On December 13 and 14, 2002, the Committee on Applied and Theoretical Statistics of the National Research Council conducted a two-day workshop that explored methods for the analysis of streams of data so as to stimulate further progress in this field. To encourage cross-fertilization of ideas, the workshop brought together a wide range of researchers who are dealing with massive data streams in different contexts. The presentations focused on five major areas of research: atmospheric and meteorological data, high-energy physics, integrated data systems, network traffic, and mining commercial streams of data.

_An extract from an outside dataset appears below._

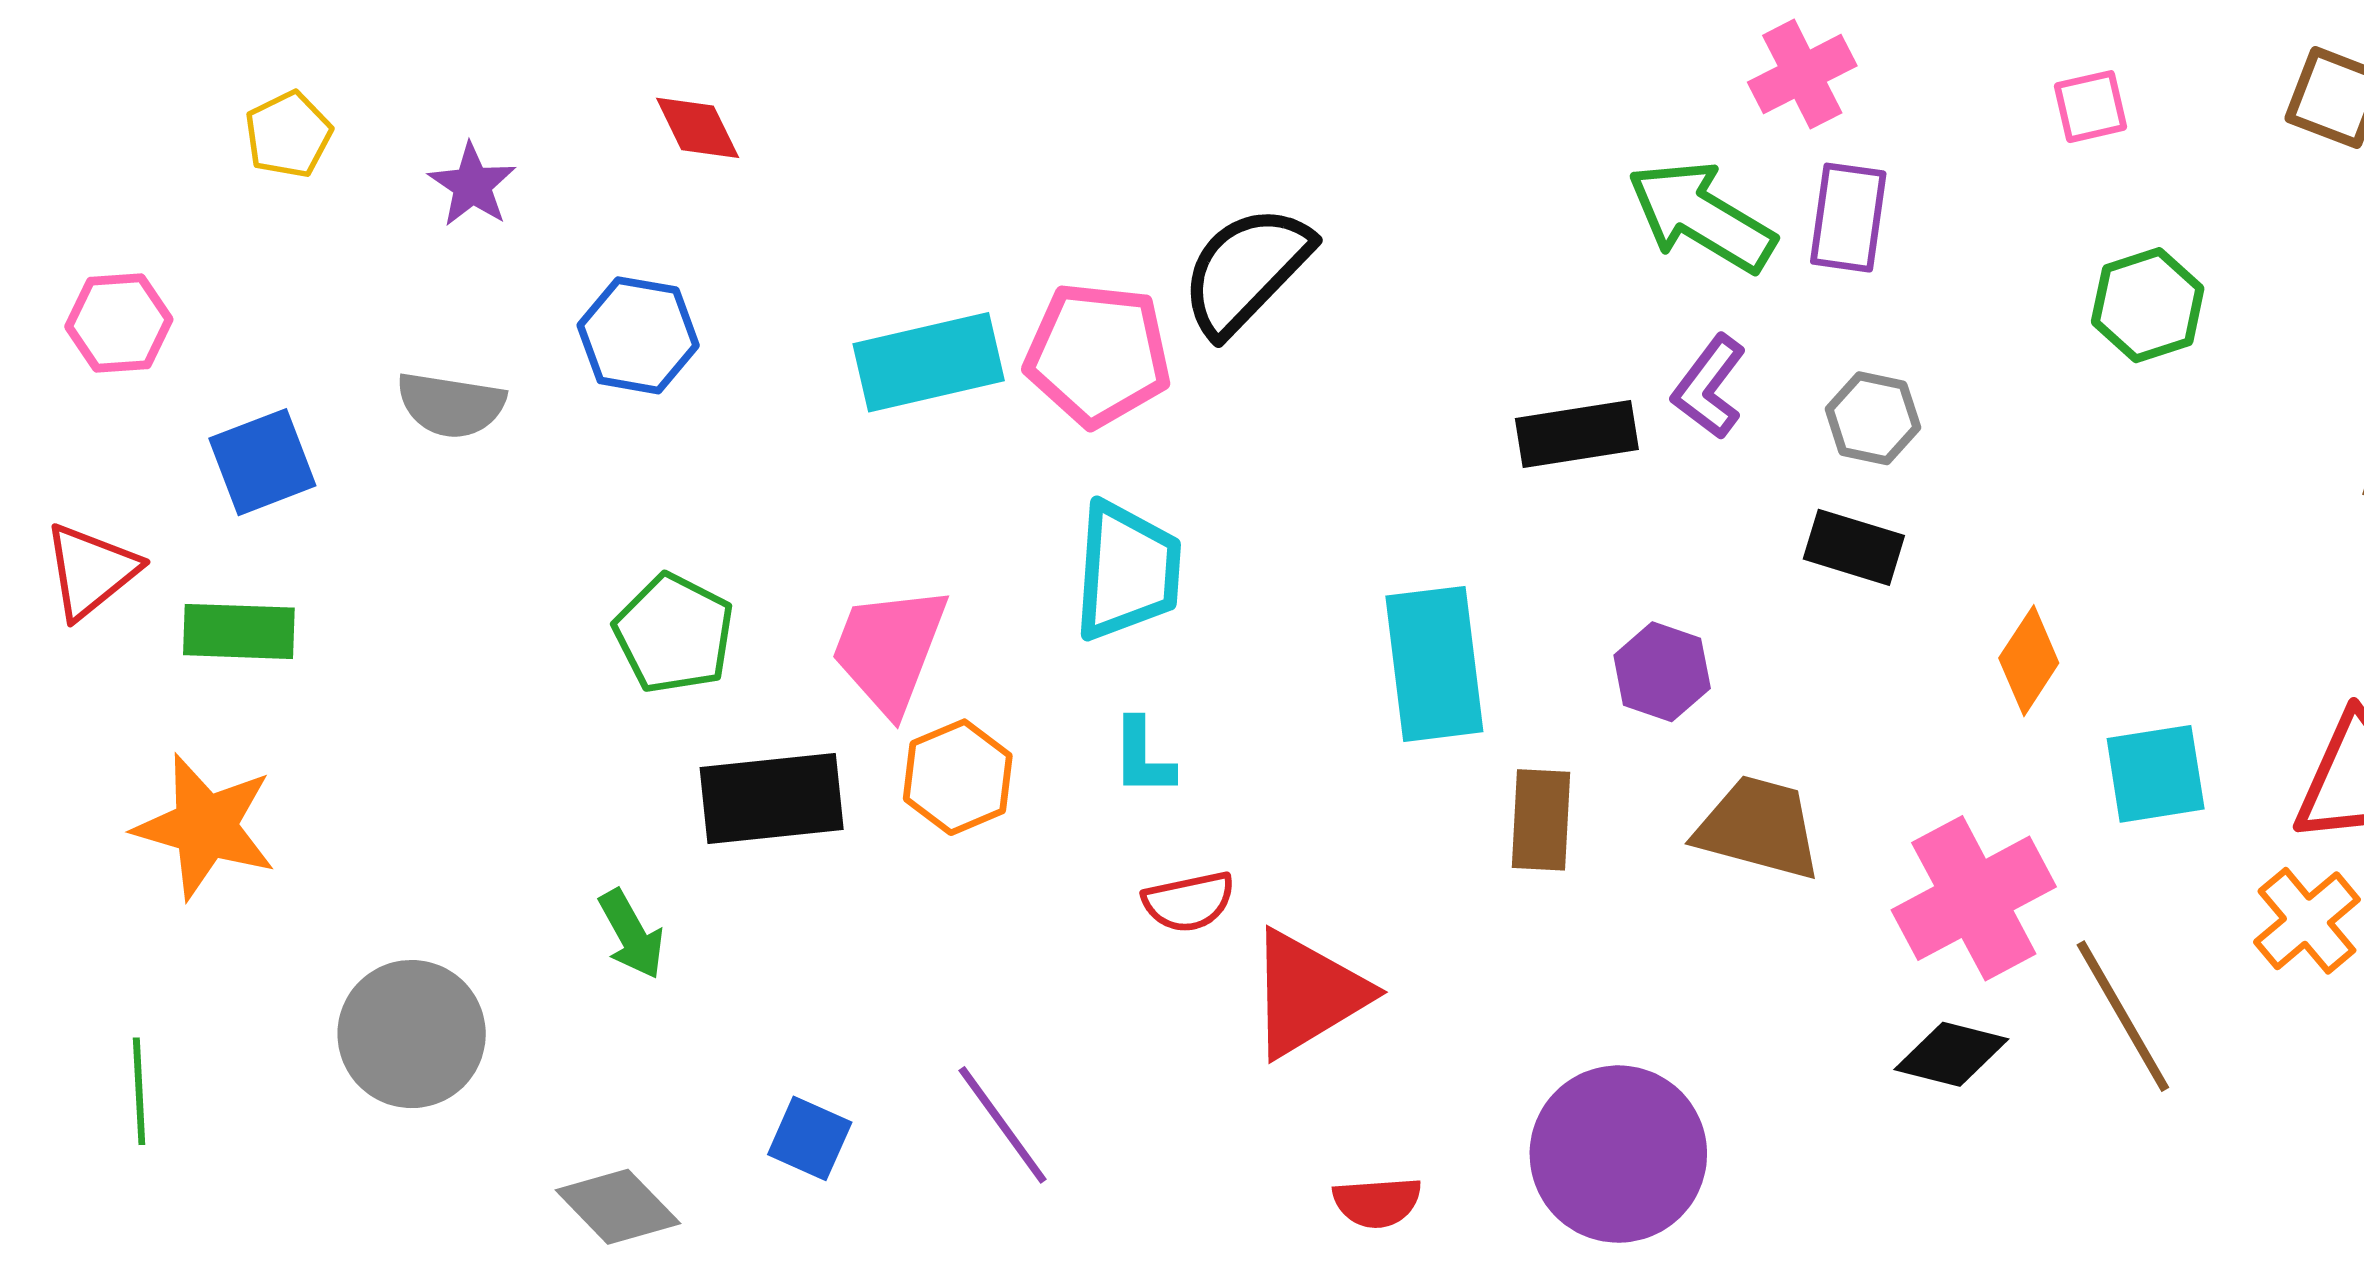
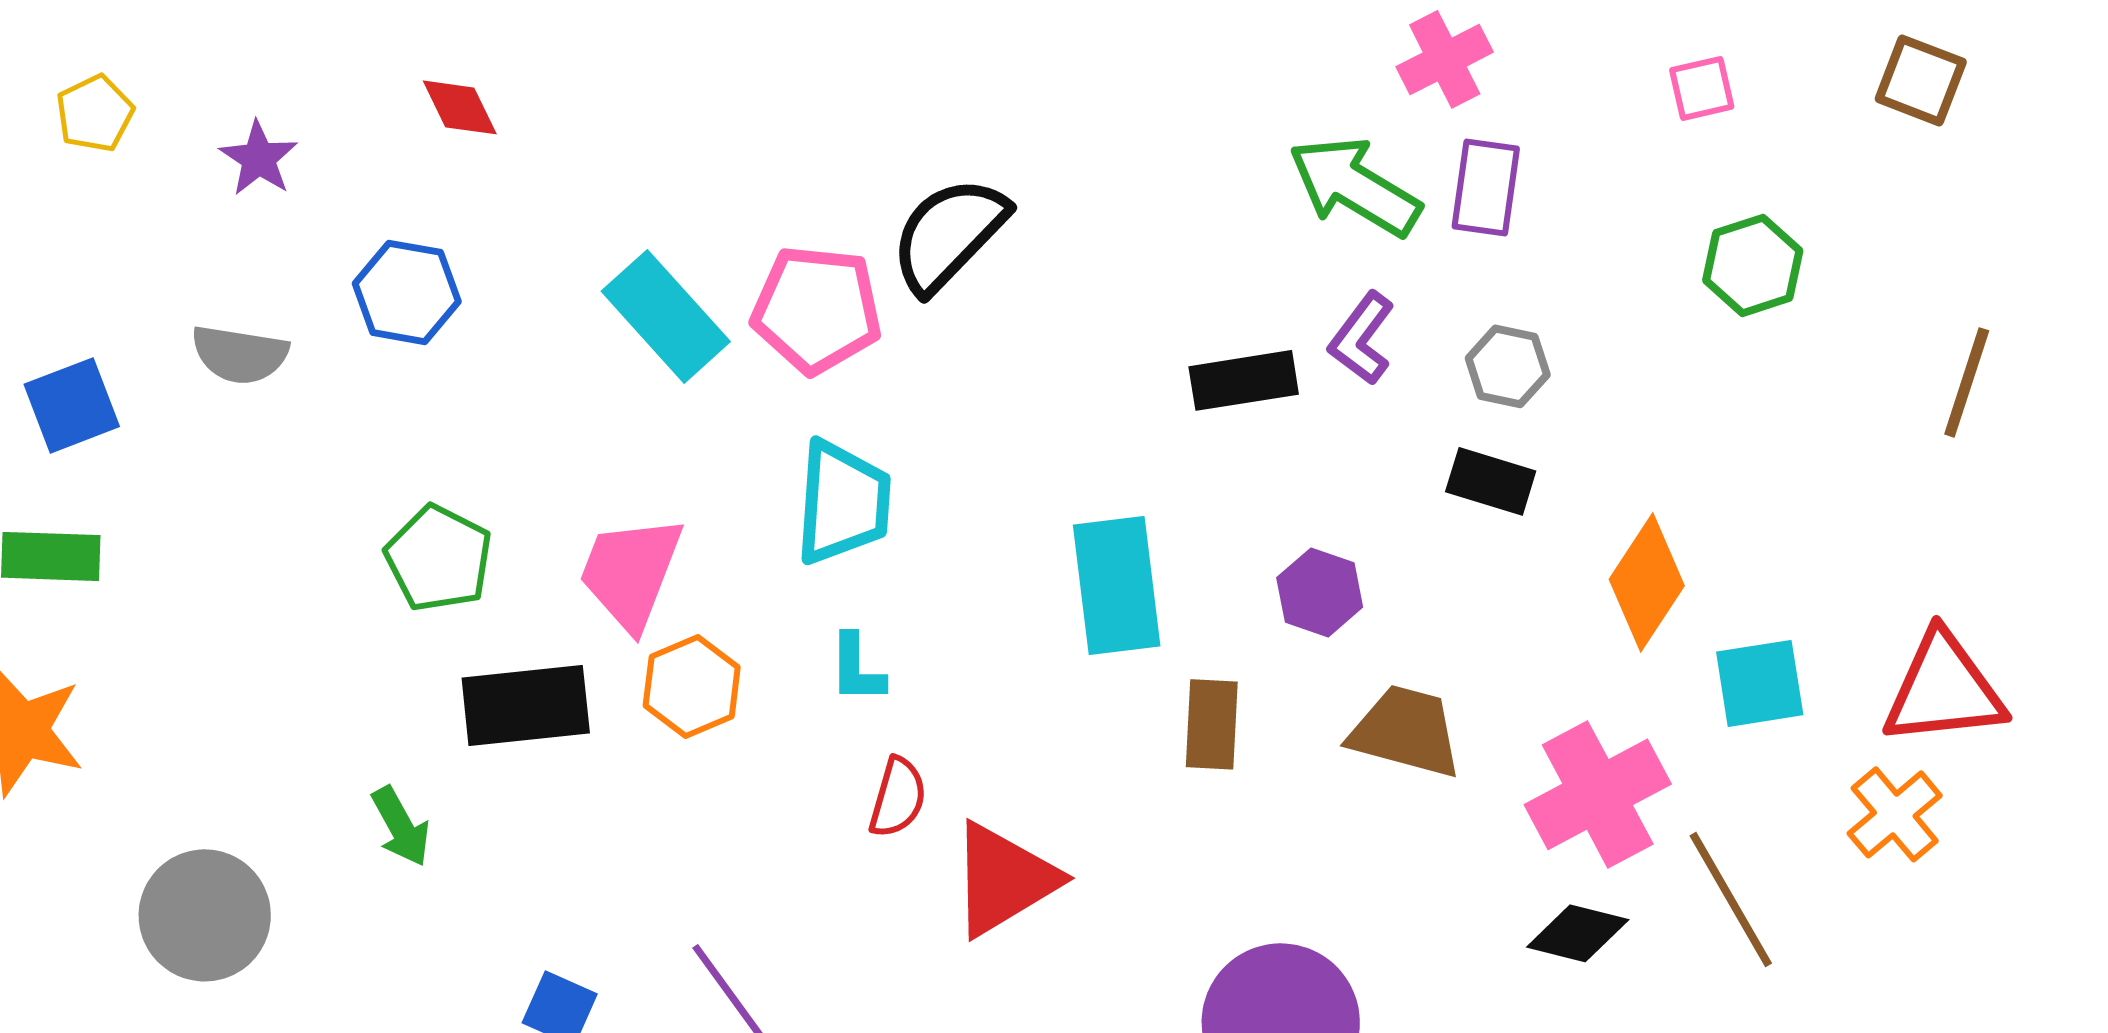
cyan rectangle: (929, 362) -> (666, 316), turned 61
orange diamond: (2029, 661) -> (1647, 582), size x1.4
red semicircle: (1189, 902) -> (898, 797), turned -62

The workshop was organized to allow researchers from different disciplines to share their perspectives on how to use statistical methods to analyze massive streams of data, so as to stimulate cross-fertilization of ideas and further progress in this field. The meeting focused on situations in which researchers are faced with massive amounts of data arriving continually, making it necessary to perform very frequent analyses or reanalyses on the constantly arriving data. Often there is so much data that only a short time window’s worth may be economically stored, necessitating summarization strategies.
The overall goals of this CD report are to improve communication among various communities working on problems associated with massive data streams and to increase relevant activity within the statistical sciences community. Included in this report are the agenda of the workshop, the full and unedited text of the workshop presentations, and biographical sketches of the speakers. The presentations represent independent research efforts on the part of academia, the private sector, federally funded laboratories, and government agencies, and as such they provide a sampling rather than a comprehensive examination of the range of research and research challenges posed by massive data streams. In addition to these proceedings, a set of more rigorous, technical papers corresponding to the workshop presentations has also been published separately as a 2003 special issue of the Journal of Computational and Graphical Statistics.
This proceedings represents the viewpoints of its authors only and should not be taken as a consensus report of the Board on Mathematical Sciences and Their Applications or the National Research Council.